Department of Statistics, North Carolina State University, Raleigh, North Carolina.
Biometrics. 2023 Mar;79(1):151-164. doi: 10.1111/biom.13576. Epub 2021 Nov 10.
Flexible estimation of multiple conditional quantiles is of interest in numerous applications, such as studying the effect of pregnancy-related factors on low and high birth weight. We propose a Bayesian nonparametric method to simultaneously estimate noncrossing, nonlinear quantile curves. We expand the conditional distribution function of the response in I-spline basis functions where the covariate-dependent coefficients are modeled using neural networks. By leveraging the approximation power of splines and neural networks, our model can approximate any continuous quantile function. Compared to existing models, our model estimates all rather than a finite subset of quantiles, scales well to high dimensions, and accounts for estimation uncertainty. While the model is arbitrarily flexible, interpretable marginal quantile effects are estimated using accumulative local effect plots and variable importance measures. A simulation study shows that our model can better recover quantiles of the response distribution when the data are sparse, and an analysis of birth weight data is presented.

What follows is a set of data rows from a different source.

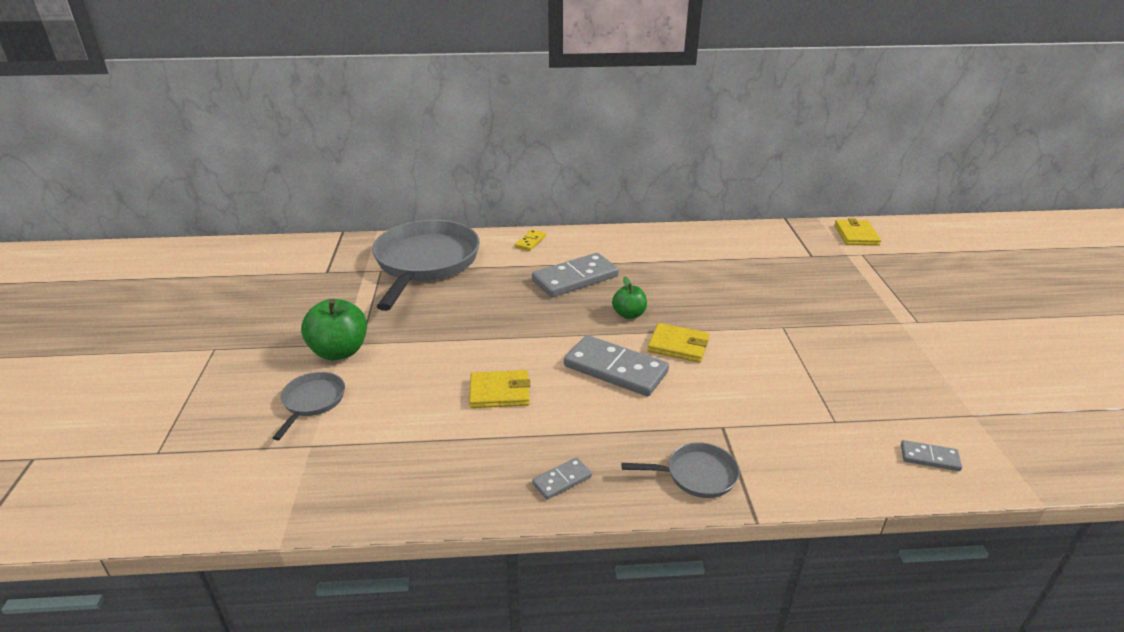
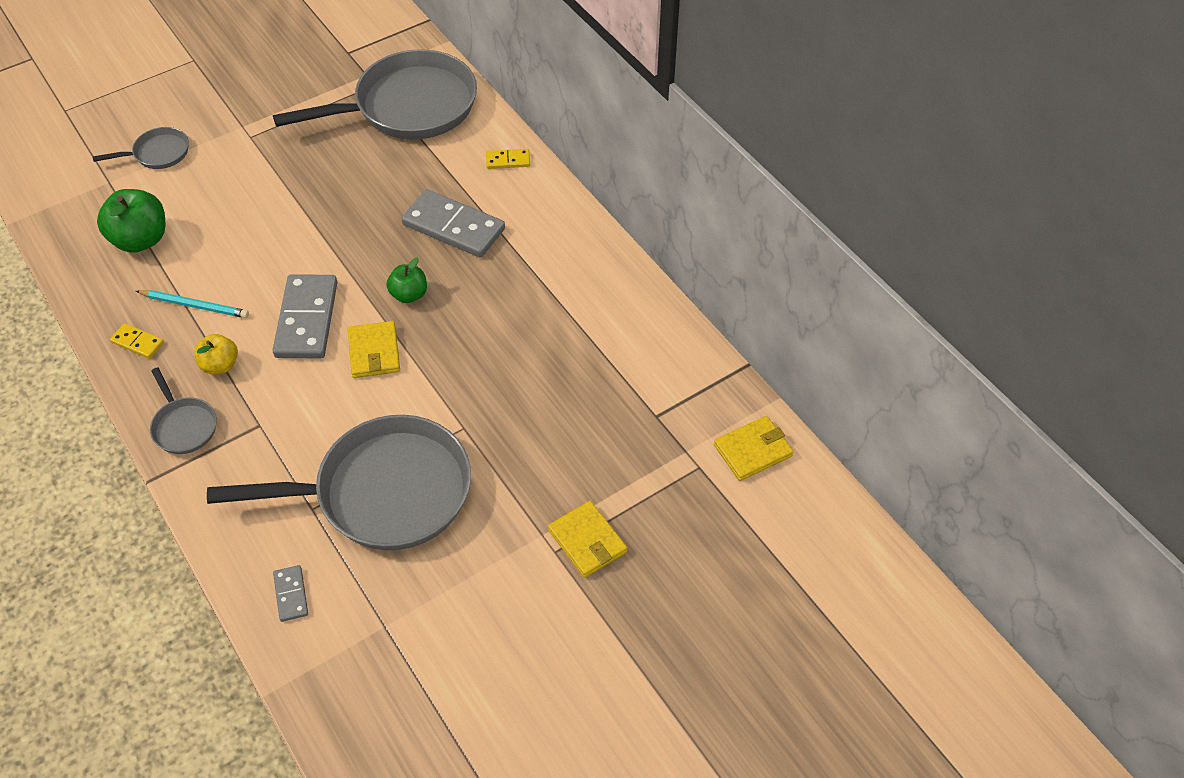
camera: 60 degrees right, 20 degrees up
green apple [301,299,367,360] -> green apple moved to [97,189,165,253]
yellow wallet [469,370,530,408] -> yellow wallet moved to [548,501,627,578]
grey domino [532,457,592,500] -> yellow domino [110,323,164,359]
none -> turquoise pencil [136,290,249,318]
none -> yellow apple [194,334,238,374]
none -> grey pan [207,415,471,550]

在许多应用中,如研究与妊娠相关的因素对低出生体重和高出生体重的影响,灵活估计多个条件分位数是很有意义的。我们提出了一种贝叶斯非参数方法来同时估计非交叉、非线性分位数曲线。我们将响应的条件分布函数扩展到 I 样条基函数中,其中协变量相关系数使用神经网络进行建模。通过利用样条和神经网络的逼近能力,我们的模型可以逼近任何连续的分位数函数。与现有模型相比,我们的模型估计的是所有分位数,而不是有限的分位数子集,对高维数据具有良好的扩展性,并考虑了估计不确定性。虽然模型具有任意的灵活性,但使用累积局部效应图和变量重要性度量来估计可解释的边际分位数效应。一项模拟研究表明,当数据稀疏时,我们的模型可以更好地恢复响应分布的分位数,并且还呈现了一项出生体重数据分析。